[Task instructions]: Reproduce from the records below, with no pictures, exactly the lines between the one containing "catalog, organizations can" and the one containing "CAT. Number: CFW-EN803900U", inclusive.

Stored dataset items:
● ● ●
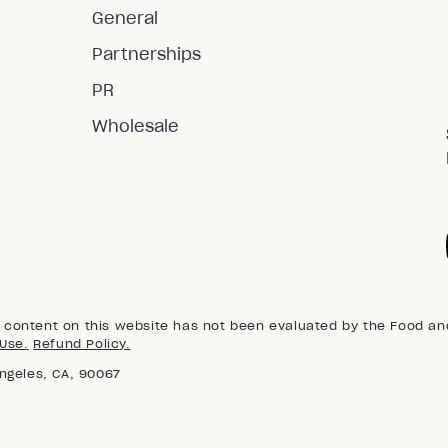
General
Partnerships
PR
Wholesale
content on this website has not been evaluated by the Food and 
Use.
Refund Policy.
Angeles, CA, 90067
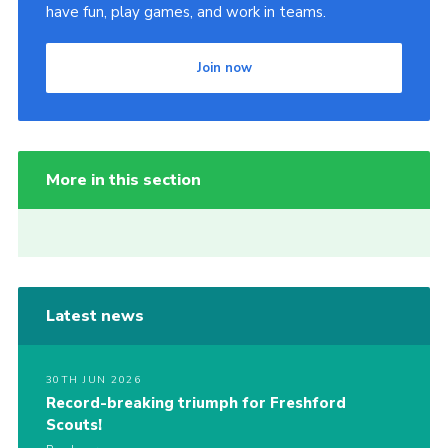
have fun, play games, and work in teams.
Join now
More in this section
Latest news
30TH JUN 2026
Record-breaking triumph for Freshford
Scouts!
● ● ●
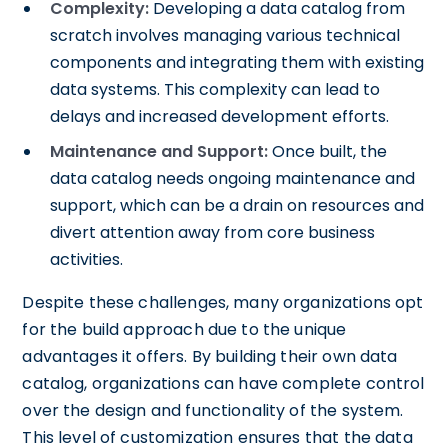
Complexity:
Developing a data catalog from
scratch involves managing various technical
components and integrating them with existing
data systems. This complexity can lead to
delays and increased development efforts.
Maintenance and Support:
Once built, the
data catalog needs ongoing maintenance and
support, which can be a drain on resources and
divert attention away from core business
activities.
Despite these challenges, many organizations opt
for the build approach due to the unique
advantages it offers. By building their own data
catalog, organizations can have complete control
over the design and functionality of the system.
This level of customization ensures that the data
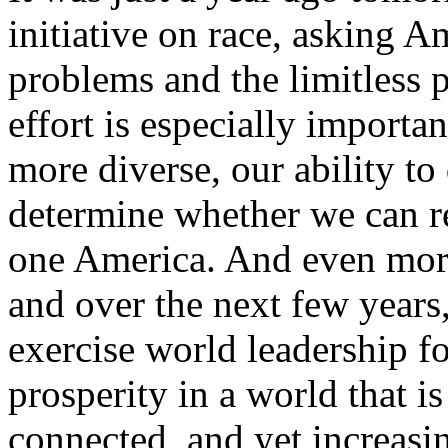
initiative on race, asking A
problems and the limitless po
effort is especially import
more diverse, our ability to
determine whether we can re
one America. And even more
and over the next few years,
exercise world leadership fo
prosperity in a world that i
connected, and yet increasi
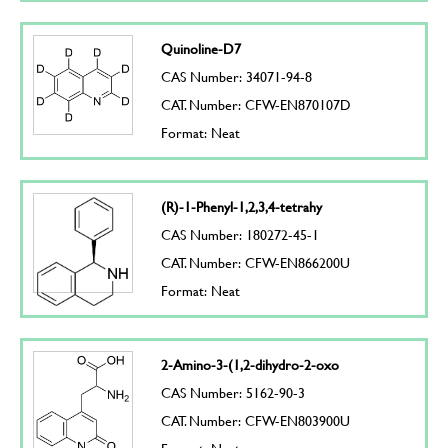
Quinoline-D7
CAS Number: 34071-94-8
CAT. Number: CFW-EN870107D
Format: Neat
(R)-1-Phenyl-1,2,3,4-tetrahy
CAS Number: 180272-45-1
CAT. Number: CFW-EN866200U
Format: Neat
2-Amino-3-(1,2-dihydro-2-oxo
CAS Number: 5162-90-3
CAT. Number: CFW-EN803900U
● ● ●
[Task answer]:
catalog, organizations can have complete control
over the design and functionality of the system.
This level of customization ensures that the data
initiative on race, asking A
problems and the limitless po
effort is especially import
more diverse, our ability to
determine whether we can re
one America. And even more
and over the next few years,
exercise world leadership fo
prosperity in a world that i
connected, and yet increasi
Quinoline-D7
CAS Number: 34071-94-8
CAT. Number: CFW-EN870107D
Format: Neat
(R)-1-Phenyl-1,2,3,4-tetrahy
CAS Number: 180272-45-1
CAT. Number: CFW-EN866200U
Format: Neat
2-Amino-3-(1,2-dihydro-2-oxo
CAS Number: 5162-90-3
CAT. Number: CFW-EN803900U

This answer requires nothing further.